Teker teker tweet’lerimin savunması böyle. Genel duruma bakarsak ülkemizde, son 6 yıl içinde Cumhurbaşkanı’na hakaretten 38.000 dava açılmış, bu herhalde bir dünya rekoru. Durumun nedenlerini araştırmak gerekiyor kanımca. Neden bu kadar çok dava? Daha önceki dönemlerde bu tür davalar yüzlerle sayılırken bu dönem birdenbire on binleri konuşmaya başlıyoruz. Demek ki ifade özgürlüğüne ciddi bir saldırı var, baskı var burada. Suskun, evet efendimci bir toplum isteniyor. Soru sorulmasın, eleştiri yapılmasın, iktidara koşulsuz biat edilsin. İnsanlar hapse atılmaktan korkup sussunlar, bu mudur amaçlanan?

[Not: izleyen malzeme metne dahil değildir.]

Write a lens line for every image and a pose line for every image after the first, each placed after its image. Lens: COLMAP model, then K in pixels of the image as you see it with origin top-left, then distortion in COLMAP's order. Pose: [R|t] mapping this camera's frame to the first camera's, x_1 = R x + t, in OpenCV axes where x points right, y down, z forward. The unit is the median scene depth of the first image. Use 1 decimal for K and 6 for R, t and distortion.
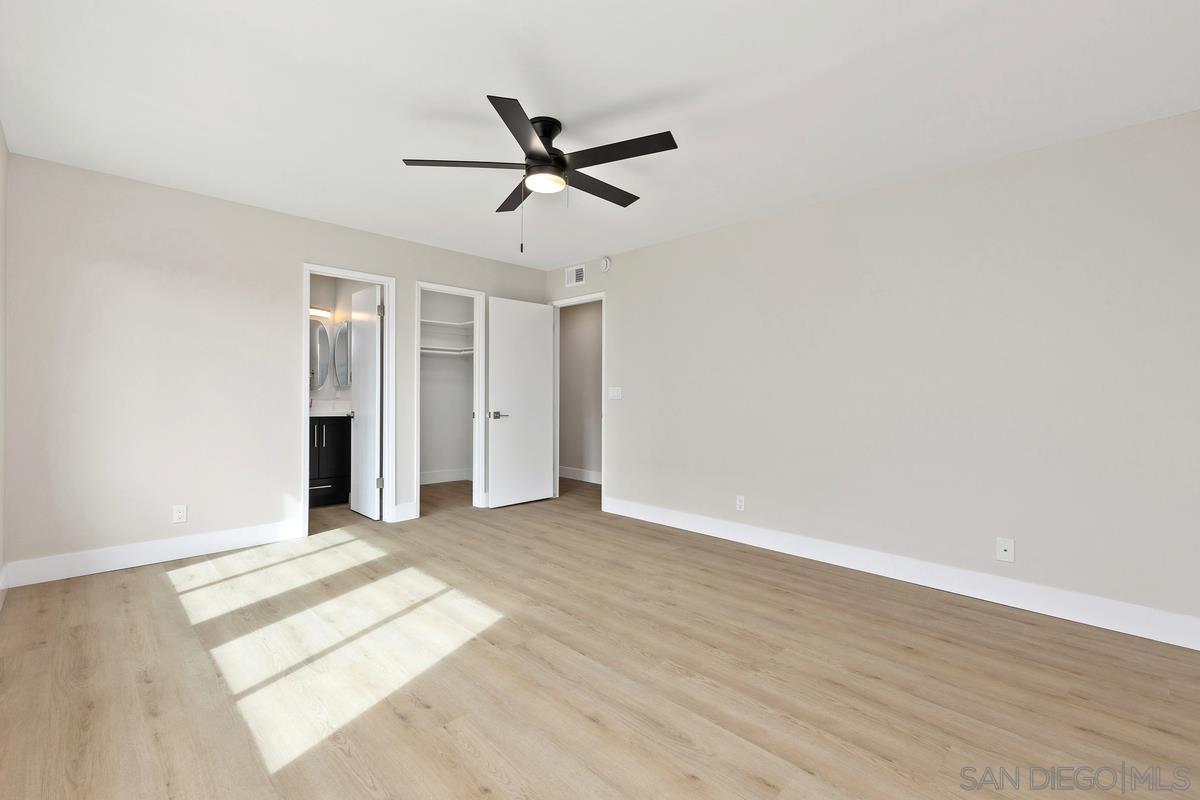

Üstelik Avrupa İnsan Hakları Mahkemesi de Şorli kararıyla artık Cumhurbaşkanı’na hakaret diye bir suç kabul etmiyor, insan haklarına aykırıdır diyor. Bu suçtan ötürü göz altına alıp yargıladıklarınıza 7500 Avro tazminat ödeyeceksiniz diyor. Bunun üstüne benim başka bir şey söylememe gerek kalmıyor sanırım. Takdir sizindir.